- **Task brief**
Every record must appear in your copy exactly as written, with no pictures.

- **Source material**
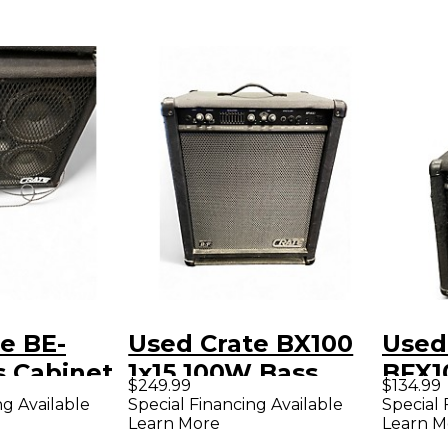
e BE-
Used Crate BX100
Used
s Cabinet
1x15 100W Bass
BFX1
$249.99
$134.99
Combo Amp
Com
ng Available
Special Financing Available
Special 
Learn More
Learn M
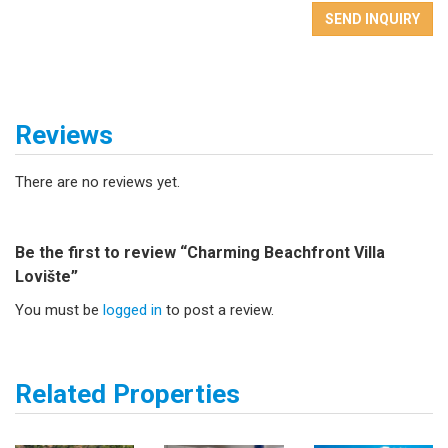
SEND INQUIRY
Reviews
There are no reviews yet.
Be the first to review “Charming Beachfront Villa
Lovište”
You must be
logged in
to post a review.
Related Properties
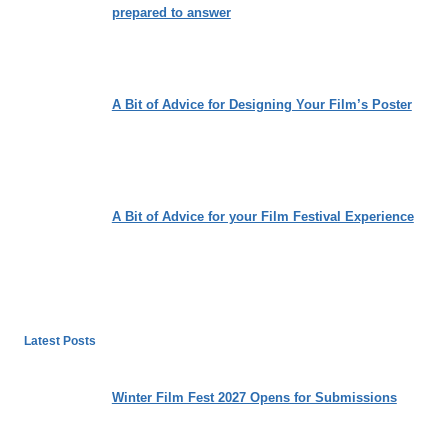
prepared to answer
A Bit of Advice for Designing Your Film’s Poster
A Bit of Advice for your Film Festival Experience
Latest Posts
Winter Film Fest 2027 Opens for Submissions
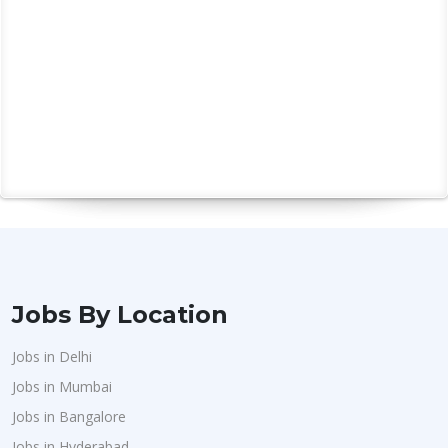
Jobs By Location
Jobs in Delhi
Jobs in Mumbai
Jobs in Bangalore
Jobs in Hyderabad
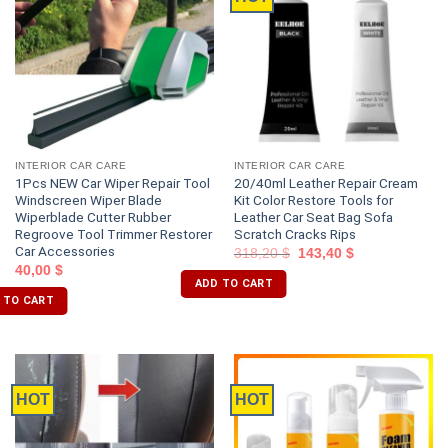
INTERIOR CAR CARE
INTERIOR CAR CARE
1Pcs NEW Car Wiper Repair Tool
20/40ml Leather Repair Cream
Windscreen Wiper Blade
Kit Color Restore Tools for
Wiperblade Cutter Rubber
Leather Car Seat Bag Sofa
Regroove Tool Trimmer Restorer
Scratch Cracks Rips
Car Accessories
318,20
$
143,40
$
40,00
$
ADD TO CART
 TO CART
HOT
HOT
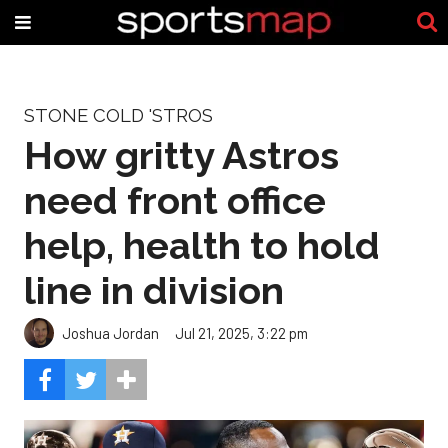
STONE COLD 'STROS
How gritty Astros
need front office
help, health to hold
line in division
Joshua Jordan
Jul 21, 2025, 3:22 pm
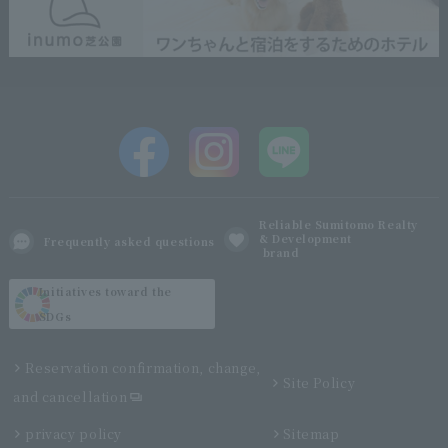
Reliable Sumitomo Realty
& Development
Frequently asked questions
brand
Initiatives toward the
SDGs
Reservation confirmation, change,
Site Policy
and cancellation
privacy policy
Sitemap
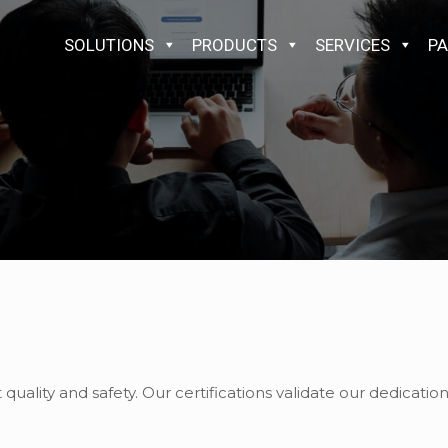
SOLUTIONS
PRODUCTS
SERVICES
PA
ality and safety. Our certifications validate our dedicati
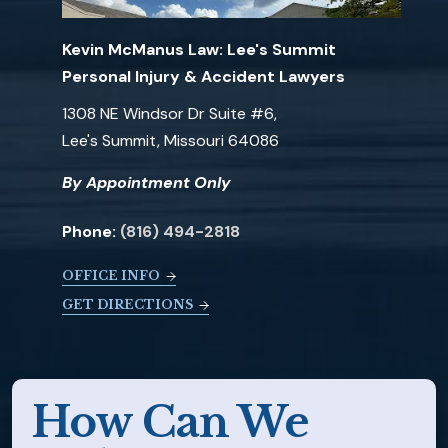
Kevin McManus Law: Lee's Summit
Personal Injury & Accident Lawyers
1308 NE Windsor Dr Suite #6,
Lee's Summit, Missouri 64086
By Appointment Only
Phone:
(816) 494-2818
OFFICE INFO
GET DIRECTIONS
How Can We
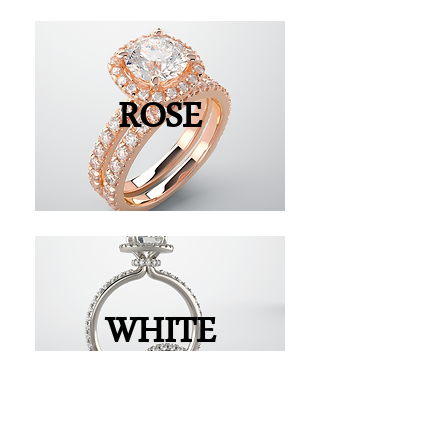
ROSE
WHITE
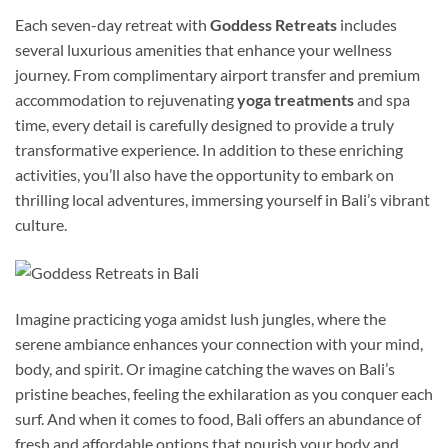
Each seven-day retreat with
Goddess Retreats
includes
several luxurious amenities that enhance your wellness
journey. From complimentary airport transfer and premium
accommodation to rejuvenating
yoga treatments
and spa
time, every detail is carefully designed to provide a truly
transformative experience. In addition to these enriching
activities, you’ll also have the opportunity to embark on
thrilling local adventures, immersing yourself in Bali’s vibrant
culture.
Imagine practicing yoga amidst lush jungles, where the
serene ambiance enhances your connection with your mind,
body, and spirit. Or imagine catching the waves on Bali’s
pristine beaches, feeling the exhilaration as you conquer each
surf. And when it comes to food, Bali offers an abundance of
fresh and affordable options that nourish your body and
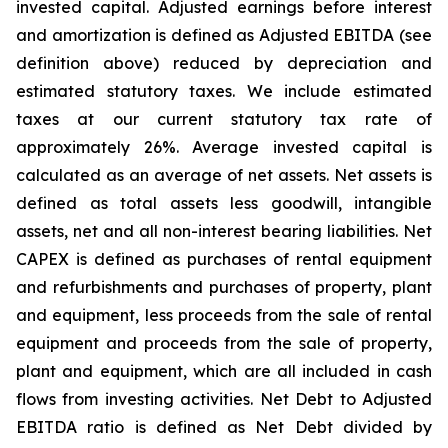
invested capital. Adjusted earnings before interest
and amortization is defined as Adjusted EBITDA (see
definition above) reduced by depreciation and
estimated statutory taxes. We include estimated
taxes at our current statutory tax rate of
approximately 26%. Average invested capital is
calculated as an average of net assets. Net assets is
defined as total assets less goodwill, intangible
assets, net and all non-interest bearing liabilities. Net
CAPEX is defined as purchases of rental equipment
and refurbishments and purchases of property, plant
and equipment, less proceeds from the sale of rental
equipment and proceeds from the sale of property,
plant and equipment, which are all included in cash
flows from investing activities. Net Debt to Adjusted
EBITDA ratio is defined as Net Debt divided by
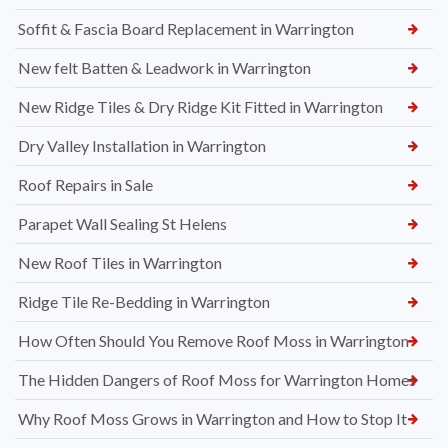
Soffit & Fascia Board Replacement in Warrington
New felt Batten & Leadwork in Warrington
New Ridge Tiles & Dry Ridge Kit Fitted in Warrington
Dry Valley Installation in Warrington
Roof Repairs in Sale
Parapet Wall Sealing St Helens
New Roof Tiles in Warrington
Ridge Tile Re-Bedding in Warrington
How Often Should You Remove Roof Moss in Warrington
The Hidden Dangers of Roof Moss for Warrington Homes
Why Roof Moss Grows in Warrington and How to Stop It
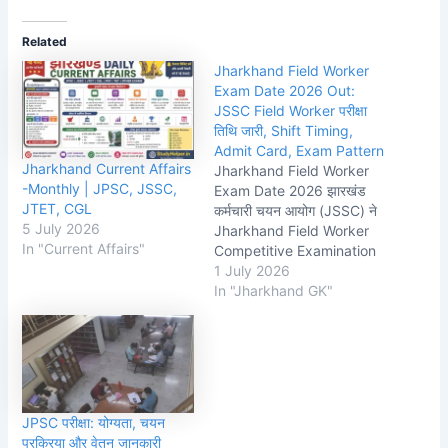
Related
Jharkhand Field Worker
Exam Date 2026 Out:
JSSC Field Worker परीक्षा
तिथि जारी, Shift Timing,
Admit Card, Exam Pattern
Jharkhand Current Affairs
Jharkhand Field Worker
-Monthly | JPSC, JSSC,
Exam Date 2026 झारखंड
JTET, CGL
कर्मचारी चयन आयोग (JSSC) ने
5 July 2026
Jharkhand Field Worker
In "Current Affairs"
Competitive Examination
(JFWCE) 2026 से संबंधित
1 July 2026
महत्वपूर्ण अपडेट जारी कर दिया है।
In "Jharkhand GK"
आयोग द्वारा जारी आधिकारिक परीक्षा
कार्यक्रम के अनुसार
Jharkhand Field Worker
Exam 19 जुलाई 2026 को
आयोजित किया जाएगा। जिन
अभ्यर्थियों ने इस…
JPSC परीक्षा: योग्यता, चयन
प्रक्रिया और वेतन जानकारी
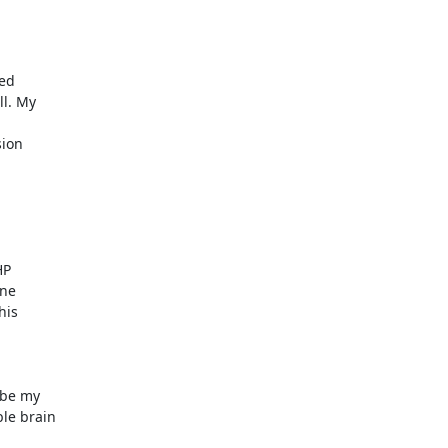


d  

. My  

 

on  



  

e  

is  

be my  

 brain  
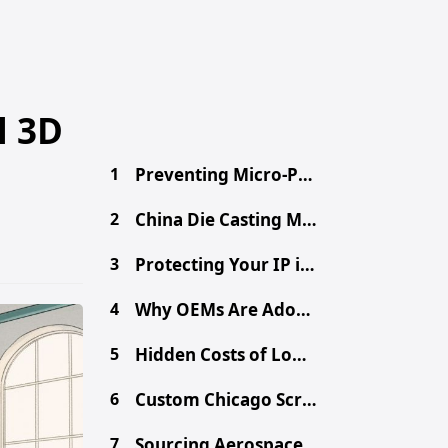
l 3D
1
Preventing Micro-Porosity in High-Volume Die Casting
2
China Die Casting MOQ: A Procurement Guide for Buyers
3
Protecting Your IP in China: Secure Your Design Files
4
Why OEMs Are Adopting Chinese Mega-Casting for EVs
5
Hidden Costs of Low-Cost Aluminum Die Castings
6
Custom Chicago Screws: Sourcing Binding Posts from China
7
Sourcing Aerospace-Grade CNC Parts from China Safely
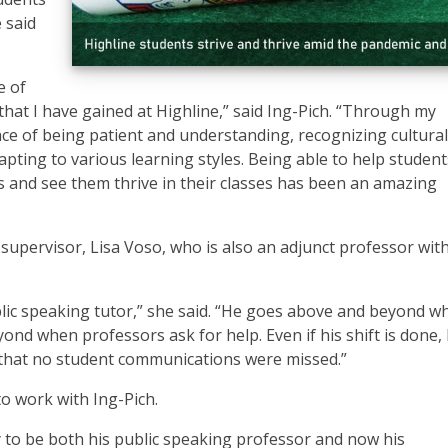
 said
e of
hat I have gained at Highline,” said Ing-Pich. “Through my
nce of being patient and understanding, recognizing cultural
pting to various learning styles. Being able to help student
s and see them thrive in their classes has been an amazing
 supervisor, Lisa Voso, who is also an adjunct professor wit
blic speaking tutor,” she said. “He goes above and beyond w
d when professors ask for help. Even if his shift is done, h
 that no student communications were missed.”
to work with Ing-Pich.
ty to be both his public speaking professor and now his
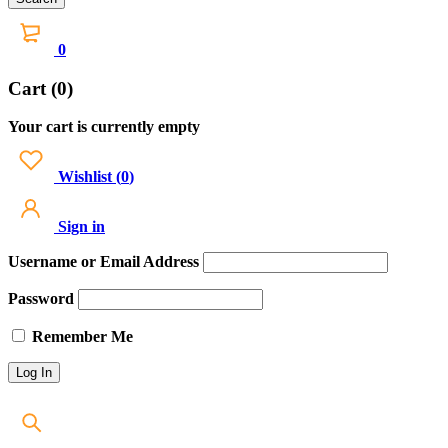
0
Cart (0)
Your cart is currently empty
Wishlist
(
0
)
Sign in
Username or Email Address
Password
Remember Me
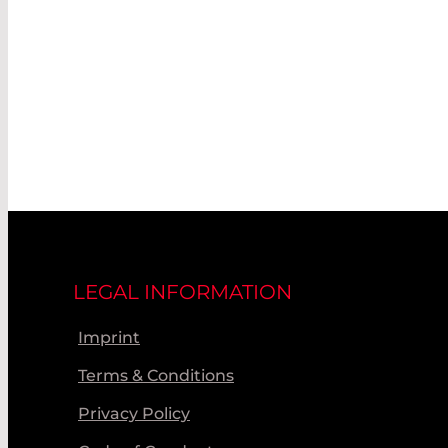
LEGAL INFORMATION
Imprint
Terms & Conditions
Privacy Policy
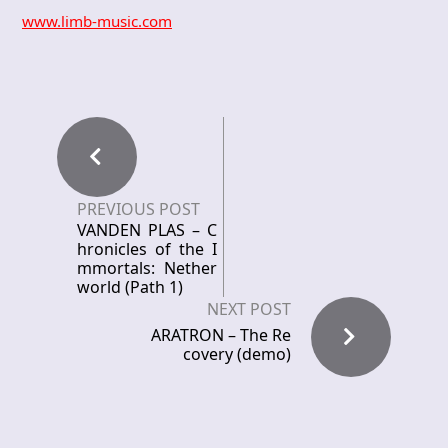
www.limb-music.com
PREVIOUS POST
VANDEN PLAS – C
hronicles of the I
mmortals: Nether
world (Path 1)
NEXT POST
ARATRON – The Re
covery (demo)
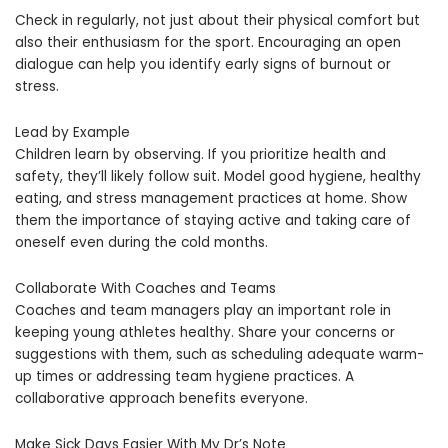
Check in regularly, not just about their physical comfort but
also their enthusiasm for the sport. Encouraging an open
dialogue can help you identify early signs of burnout or
stress.
Lead by Example
Children learn by observing. If you prioritize health and
safety, they’ll likely follow suit. Model good hygiene, healthy
eating, and stress management practices at home. Show
them the importance of staying active and taking care of
oneself even during the cold months.
Collaborate With Coaches and Teams
Coaches and team managers play an important role in
keeping young athletes healthy. Share your concerns or
suggestions with them, such as scheduling adequate warm-
up times or addressing team hygiene practices. A
collaborative approach benefits everyone.
Make Sick Days Easier With My Dr’s Note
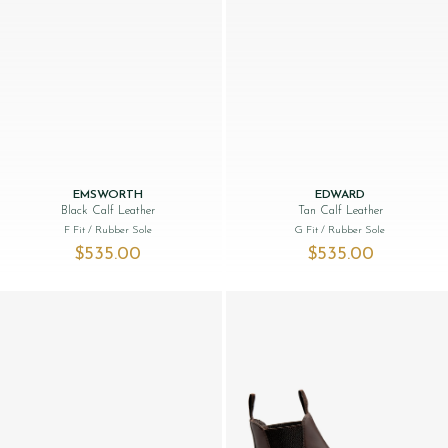
EMSWORTH
EDWARD
Black Calf Leather
Tan Calf Leather
F Fit
/ Rubber Sole
G Fit
/ Rubber Sole
$‌535.00
$‌535.00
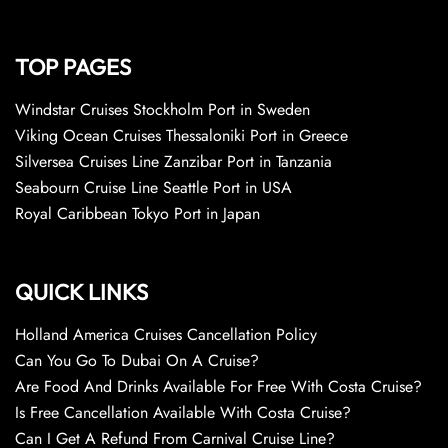
TOP PAGES
Windstar Cruises Stockholm Port in Sweden
Viking Ocean Cruises Thessaloniki Port in Greece
Silversea Cruises Line Zanzibar Port in Tanzania
Seabourn Cruise Line Seattle Port in USA
Royal Caribbean Tokyo Port in Japan
QUICK LINKS
Holland America Cruises Cancellation Policy
Can You Go To Dubai On A Cruise?
Are Food And Drinks Available For Free With Costa Cruise?
Is Free Cancellation Available With Costa Cruise?
Can I Get A Refund From Carnival Cruise Line?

- **Answer**
e BE-
Used Crate BX100
Used
s Cabinet
1x15 100W Bass
BFX1
$249.99
$134.99
Combo Amp
Com
ng Available
Special Financing Available
Special 
Learn More
Learn M
SEND INQUIRY
Reviews
There are no reviews yet.
Be the first to review “Charming Beachfront Villa
Lovište”
You must be
logged in
to post a review.
Related Properties
prepared to answer
A Bit of Advice for Designing Your Film’s Poster
A Bit of Advice for your Film Festival Experience
Latest Posts
Winter Film Fest 2027 Opens for Submissions
Jobs By Location
Jobs in Delhi
Jobs in Mumbai
Jobs in Bangalore
Jobs in Hyderabad
INTERIOR CAR CARE
INTERIOR CAR CARE
1Pcs NEW Car Wiper Repair Tool
20/40ml Leather Repair Cream
Windscreen Wiper Blade
Kit Color Restore Tools for
Wiperblade Cutter Rubber
Leather Car Seat Bag Sofa
Regroove Tool Trimmer Restorer
Scratch Cracks Rips
Car Accessories
318,20
$
143,40
$
40,00
$
ADD TO CART
 TO CART
HOT
HOT
STONE COLD 'STROS
How gritty Astros
need front office
help, health to hold
line in division
Joshua Jordan
Jul 21, 2025, 3:22 pm
Reliable Sumitomo Realty
& Development
Frequently asked questions
brand
Initiatives toward the
SDGs
Reservation confirmation, change,
Site Policy
and cancellation
privacy policy
Sitemap
SOLUTIONS
PRODUCTS
SERVICES
PA
ality and safety. Our certifications validate our dedicati
Kevin McManus Law: Lee's Summit
Personal Injury & Accident Lawyers
1308 NE Windsor Dr Suite #6,
Lee's Summit, Missouri 64086
By Appointment Only
Phone:
(816) 494-2818
OFFICE INFO
GET DIRECTIONS
How Can We
ROSE
WHITE
Each seven-day retreat with
Goddess Retreats
includes
several luxurious amenities that enhance your wellness
journey. From complimentary airport transfer and premium
accommodation to rejuvenating
yoga treatments
and spa
time, every detail is carefully designed to provide a truly
transformative experience. In addition to these enriching
activities, you’ll also have the opportunity to embark on
thrilling local adventures, immersing yourself in Bali’s vibrant
culture.
Imagine practicing yoga amidst lush jungles, where the
serene ambiance enhances your connection with your mind,
body, and spirit. Or imagine catching the waves on Bali’s
pristine beaches, feeling the exhilaration as you conquer each
surf. And when it comes to food, Bali offers an abundance of
fresh and affordable options that nourish your body and
invested capital. Adjusted earnings before interest
and amortization is defined as Adjusted EBITDA (see
definition above) reduced by depreciation and
estimated statutory taxes. We include estimated
taxes at our current statutory tax rate of
approximately 26%. Average invested capital is
calculated as an average of net assets. Net assets is
defined as total assets less goodwill, intangible
assets, net and all non-interest bearing liabilities. Net
CAPEX is defined as purchases of rental equipment
and refurbishments and purchases of property, plant
and equipment, less proceeds from the sale of rental
equipment and proceeds from the sale of property,
plant and equipment, which are all included in cash
flows from investing activities. Net Debt to Adjusted
EBITDA ratio is defined as Net Debt divided by
Soffit & Fascia Board Replacement in Warrington
New felt Batten & Leadwork in Warrington
New Ridge Tiles & Dry Ridge Kit Fitted in Warrington
Dry Valley Installation in Warrington
Roof Repairs in Sale
Parapet Wall Sealing St Helens
New Roof Tiles in Warrington
Ridge Tile Re-Bedding in Warrington
How Often Should You Remove Roof Moss in Warrington
The Hidden Dangers of Roof Moss for Warrington Homes
Why Roof Moss Grows in Warrington and How to Stop It
Related
Jharkhand Field Worker
Exam Date 2026 Out:
JSSC Field Worker परीक्षा
तिथि जारी, Shift Timing,
Admit Card, Exam Pattern
Jharkhand Current Affairs
Jharkhand Field Worker
-Monthly | JPSC, JSSC,
Exam Date 2026 झारखंड
JTET, CGL
कर्मचारी चयन आयोग (JSSC) ने
5 July 2026
Jharkhand Field Worker
In "Current Affairs"
Competitive Examination
(JFWCE) 2026 से संबंधित
1 July 2026
महत्वपूर्ण अपडेट जारी कर दिया है।
In "Jharkhand GK"
आयोग द्वारा जारी आधिकारिक परीक्षा
कार्यक्रम के अनुसार
Jharkhand Field Worker
Exam 19 जुलाई 2026 को
आयोजित किया जाएगा। जिन
अभ्यर्थियों ने इस…
JPSC परीक्षा: योग्यता, चयन
प्रक्रिया और वेतन जानकारी


d  

. My  

 

on  



  

e  

is  

be my  

 brain  
l 3D
1
Preventing Micro-Porosity in High-Volume Die Casting
2
China Die Casting MOQ: A Procurement Guide for Buyers
3
Protecting Your IP in China: Secure Your Design Files
4
Why OEMs Are Adopting Chinese Mega-Casting for EVs
5
Hidden Costs of Low-Cost Aluminum Die Castings
6
Custom Chicago Screws: Sourcing Binding Posts from China
7
Sourcing Aerospace-Grade CNC Parts from China Safely
 said
e of
hat I have gained at Highline,” said Ing-Pich. “Through my
nce of being patient and understanding, recognizing cultural
pting to various learning styles. Being able to help student
s and see them thrive in their classes has been an amazing
 supervisor, Lisa Voso, who is also an adjunct professor wit
blic speaking tutor,” she said. “He goes above and beyond w
d when professors ask for help. Even if his shift is done, h
 that no student communications were missed.”
to work with Ing-Pich.
ty to be both his public speaking professor and now his
0
Cart (0)
Your cart is currently empty
Wishlist
(
0
)
Sign in
Username or Email Address
Password
Remember Me
LEGAL INFORMATION
Imprint
Terms & Conditions
Privacy Policy
www.limb-music.com
PREVIOUS POST
VANDEN PLAS – C
hronicles of the I
mmortals: Nether
world (Path 1)
NEXT POST
ARATRON – The Re
covery (demo)
Check in regularly, not just about their physical comfort but
also their enthusiasm for the sport. Encouraging an open
dialogue can help you identify early signs of burnout or
stress.
Lead by Example
Children learn by observing. If you prioritize health and
safety, they’ll likely follow suit. Model good hygiene, healthy
eating, and stress management practices at home. Show
them the importance of staying active and taking care of
oneself even during the cold months.
Collaborate With Coaches and Teams
Coaches and team managers play an important role in
keeping young athletes healthy. Share your concerns or
suggestions with them, such as scheduling adequate warm-
up times or addressing team hygiene practices. A
collaborative approach benefits everyone.
Make Sick Days Easier With My Dr’s Note
EMSWORTH
EDWARD
Black Calf Leather
Tan Calf Leather
F Fit
/ Rubber Sole
G Fit
/ Rubber Sole
$‌535.00
$‌535.00
TOP PAGES
Windstar Cruises Stockholm Port in Sweden
Viking Ocean Cruises Thessaloniki Port in Greece
Silversea Cruises Line Zanzibar Port in Tanzania
Seabourn Cruise Line Seattle Port in USA
Royal Caribbean Tokyo Port in Japan
QUICK LINKS
Holland America Cruises Cancellation Policy
Can You Go To Dubai On A Cruise?
Are Food And Drinks Available For Free With Costa Cruise?
Is Free Cancellation Available With Costa Cruise?
Can I Get A Refund From Carnival Cruise Line?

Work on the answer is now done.